= Saved data entries =
-- -- --
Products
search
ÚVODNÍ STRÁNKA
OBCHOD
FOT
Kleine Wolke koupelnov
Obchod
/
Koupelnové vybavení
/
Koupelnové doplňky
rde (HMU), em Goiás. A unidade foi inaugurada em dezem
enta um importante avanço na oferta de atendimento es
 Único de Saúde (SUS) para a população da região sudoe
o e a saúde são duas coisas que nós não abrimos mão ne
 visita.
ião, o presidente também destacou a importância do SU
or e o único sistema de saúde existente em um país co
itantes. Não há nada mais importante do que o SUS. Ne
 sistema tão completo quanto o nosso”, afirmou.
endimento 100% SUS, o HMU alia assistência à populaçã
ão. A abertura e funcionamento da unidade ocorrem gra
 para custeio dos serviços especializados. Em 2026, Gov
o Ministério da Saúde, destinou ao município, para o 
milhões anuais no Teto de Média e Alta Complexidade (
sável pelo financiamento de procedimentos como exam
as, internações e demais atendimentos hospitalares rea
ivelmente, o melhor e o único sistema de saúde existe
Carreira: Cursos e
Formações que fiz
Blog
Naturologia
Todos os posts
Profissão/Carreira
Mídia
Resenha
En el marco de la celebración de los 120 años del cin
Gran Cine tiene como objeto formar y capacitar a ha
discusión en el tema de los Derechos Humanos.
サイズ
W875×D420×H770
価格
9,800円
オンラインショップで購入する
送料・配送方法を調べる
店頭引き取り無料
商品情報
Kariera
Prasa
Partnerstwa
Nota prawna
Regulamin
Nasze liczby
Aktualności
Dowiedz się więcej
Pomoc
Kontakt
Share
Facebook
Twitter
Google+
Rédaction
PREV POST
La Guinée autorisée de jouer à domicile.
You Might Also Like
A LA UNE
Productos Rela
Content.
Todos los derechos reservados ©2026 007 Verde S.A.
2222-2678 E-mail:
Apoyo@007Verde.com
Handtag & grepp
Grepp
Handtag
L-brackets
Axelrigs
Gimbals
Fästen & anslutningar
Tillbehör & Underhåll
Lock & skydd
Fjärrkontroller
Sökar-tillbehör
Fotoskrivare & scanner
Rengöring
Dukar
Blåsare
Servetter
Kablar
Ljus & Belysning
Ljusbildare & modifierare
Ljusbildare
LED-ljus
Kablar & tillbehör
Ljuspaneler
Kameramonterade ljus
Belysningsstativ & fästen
-- -- --
Rewrite the listing with "Ljuspaneler" changed to "LED-paneler" and every other line left untouched.

= SOLUTION =
Products
search
ÚVODNÍ STRÁNKA
OBCHOD
FOT
Kleine Wolke koupelnov
Obchod
/
Koupelnové vybavení
/
Koupelnové doplňky
rde (HMU), em Goiás. A unidade foi inaugurada em dezem
enta um importante avanço na oferta de atendimento es
 Único de Saúde (SUS) para a população da região sudoe
o e a saúde são duas coisas que nós não abrimos mão ne
 visita.
ião, o presidente também destacou a importância do SU
or e o único sistema de saúde existente em um país co
itantes. Não há nada mais importante do que o SUS. Ne
 sistema tão completo quanto o nosso”, afirmou.
endimento 100% SUS, o HMU alia assistência à populaçã
ão. A abertura e funcionamento da unidade ocorrem gra
 para custeio dos serviços especializados. Em 2026, Gov
o Ministério da Saúde, destinou ao município, para o 
milhões anuais no Teto de Média e Alta Complexidade (
sável pelo financiamento de procedimentos como exam
as, internações e demais atendimentos hospitalares rea
ivelmente, o melhor e o único sistema de saúde existe
Carreira: Cursos e
Formações que fiz
Blog
Naturologia
Todos os posts
Profissão/Carreira
Mídia
Resenha
En el marco de la celebración de los 120 años del cin
Gran Cine tiene como objeto formar y capacitar a ha
discusión en el tema de los Derechos Humanos.
サイズ
W875×D420×H770
価格
9,800円
オンラインショップで購入する
送料・配送方法を調べる
店頭引き取り無料
商品情報
Kariera
Prasa
Partnerstwa
Nota prawna
Regulamin
Nasze liczby
Aktualności
Dowiedz się więcej
Pomoc
Kontakt
Share
Facebook
Twitter
Google+
Rédaction
PREV POST
La Guinée autorisée de jouer à domicile.
You Might Also Like
A LA UNE
Productos Rela
Content.
Todos los derechos reservados ©2026 007 Verde S.A.
2222-2678 E-mail:
Apoyo@007Verde.com
Handtag & grepp
Grepp
Handtag
L-brackets
Axelrigs
Gimbals
Fästen & anslutningar
Tillbehör & Underhåll
Lock & skydd
Fjärrkontroller
Sökar-tillbehör
Fotoskrivare & scanner
Rengöring
Dukar
Blåsare
Servetter
Kablar
Ljus & Belysning
Ljusbildare & modifierare
Ljusbildare
LED-ljus
Kablar & tillbehör
LED-paneler
Kameramonterade ljus
Belysningsstativ & fästen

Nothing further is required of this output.